O jornalista esportivo Roberto (Silvio Guindane) volta para o Brasil de mãos vazias depois de passar um tempo trabalhando na Espanha. Enquanto isso, Mitsuo (Ricardo Oshiro) também retorna às terras brasileiras em situação precária após ter sua casa no Japão destruída por um tsunami. Em situações com alguns pontos semelhantes, os dois acabam encontrando-se quando fazem uma descoberta sobre seus respectivos pais: há anos, o pai de Roberto comprou do pai de Mitsuo um terreno em Praia Grande, no litoral sul de São Paulo.

Roberto quer finalmente vender o terreno, pois precisa de dinheiro para pagar a escola de sua filha, Beatriz (Lívia Santos) e para conseguir tirar do papel seu plano de longa data de escrever um livro sobre o craque Zé Carlos. Mas, para isso, ele e Mitsuo vão precisar partir em uma verdadeira jornada ao passado em busca dos documentos do terreno, que seus pais acreditavam possuir poderes mágicos — o que torna a negociação ainda mais delicada.

O tom melancólico com que o diretor e roteirista Ricardo Elias aborda Mare Nostrum revela-se um dos pontos altos do filme. Por isso, é uma pena perceber que esse ritmo mais cuidadoso é interrompido por algumas decisões errôneas e por outras sem sentido e que chegam a ser forçadas.
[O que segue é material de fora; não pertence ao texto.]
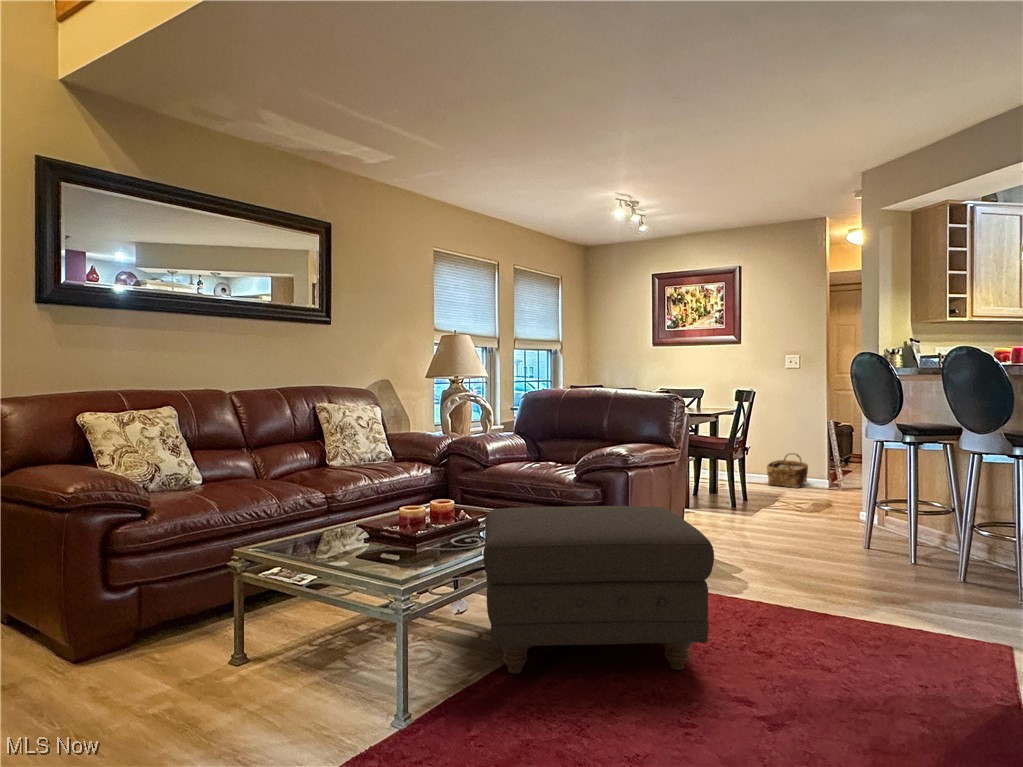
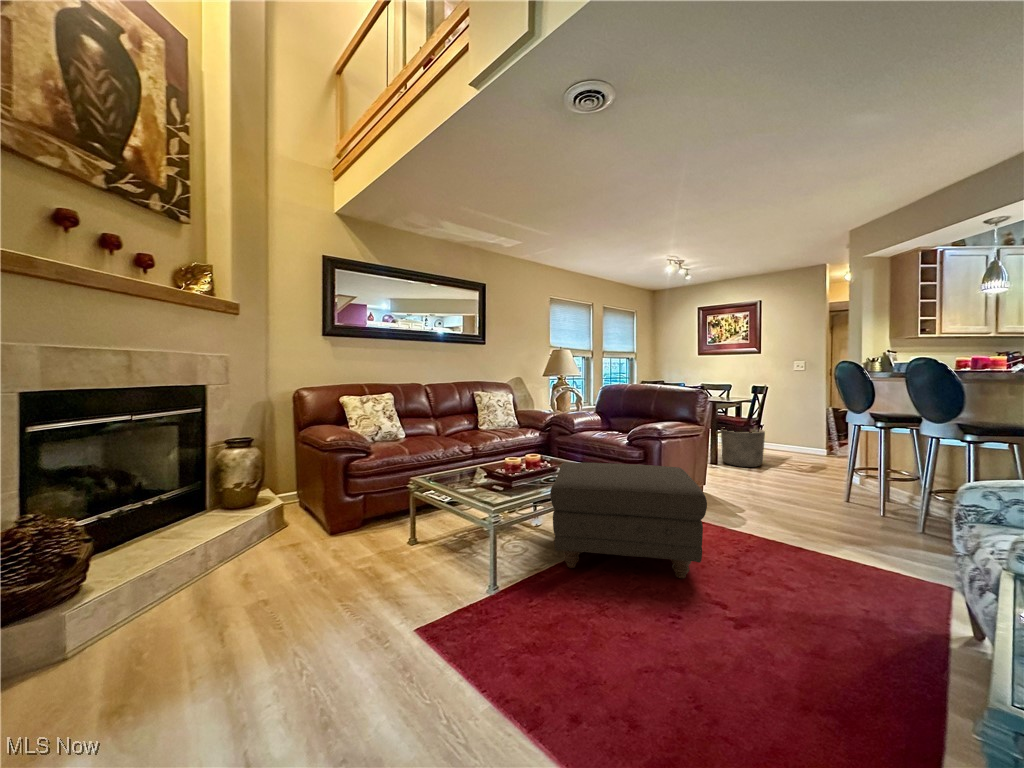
planter: none [694,451,753,508] -> present [721,429,765,467]
woven basket: present [767,453,808,488] -> none [779,430,812,455]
Se a vontade de recomeçar sem saber como fazer isso dividida por Roberto e por Mitsuo é tocante, o roteiro força a barra na hora de estabelecer os conflitos sofridos pelos personagens e, com isso, acaba também perdendo o controle sobre a caracterização deles. Chega a ser pedante a insistência por parte de ambos os homens de que eles só precisam receber as dezenas de milhares de reais que esperam ter em breve para poderem finalmente dar um jeito em suas vidas, por exemplo — e não há explicação para o fato de que a ex-esposa de Roberto, que havia criado Beatriz sozinha e sem problemas até então, vê-se desesperada para deixar a garota com o pai por causa de uma emergência justamente no dia seguinte à chegada dele a São Paulo.

Mas, em meio a tudo isso, a casa jamais concluída no terreno litorâneo surge como uma representação perfeita dessas duas famílias e seus sonhos abandonados. Nesse sentido, Elias acerta ao trazer dois núcleos tão diferentes — uma família de negros brasileiros, a outra de descendentes japoneses — e explorar os pontos que elas têm em comum. Enquanto isso, Beatriz, até então tão distante do pai, também começa a aproximar-se dele e desse lado de sua família, até então praticamente desconhecidos por ela.

Entretanto, os toques surreais e até mesmo de realismo mágico da trama são abordados de forma tão despreocupada por Elias que jamais chegam a realmente fazer parte do longa.

Outro problema é que ele investe em uma direção genérica que desperdiça o potencial estético de Mare Nostrum, o que fica ainda mais escancarado, por exemplo, na cena em que Roberto atravessa os muros abandonados do terreno e que deveria ser, mas não é, um momento-chave para ele e para o filme. A trilha quase onipresente de André Abujamra também não colabora, já que é melosa demais para o tom cotidiano da obra.

Finalmente, o cineasta parece não confiar em seu próprio roteiro, pois com frequência acrescenta diálogos expositivos para explicar as motivações de seus personagens em vez de simplesmente deixá-los existir como seres humanos multifacetados ou de construí-los bem o bastante para que possamos entender suas atitudes sem explicações.

Assim, Mare Nostrum tem diversas qualidades, entre elas o fato de colocar no centro dois grupos tão pouco representados no cinema brasileiro. Mas, infelizmente, a maior parte das possibilidades do longa é desperdiçada nas mãos de um trabalho menos delicado do que a obra merecia.


“Mare Nostrum” (Brasil, 2018), escrito e dirigido por Ricardo Elias, com Silvio Guindane, Ricardo Oshiro, Lívia Santos, Carlos Meceni, Ailton Graça, Cesar Mello, Vera Mancini e Teka Romualdo.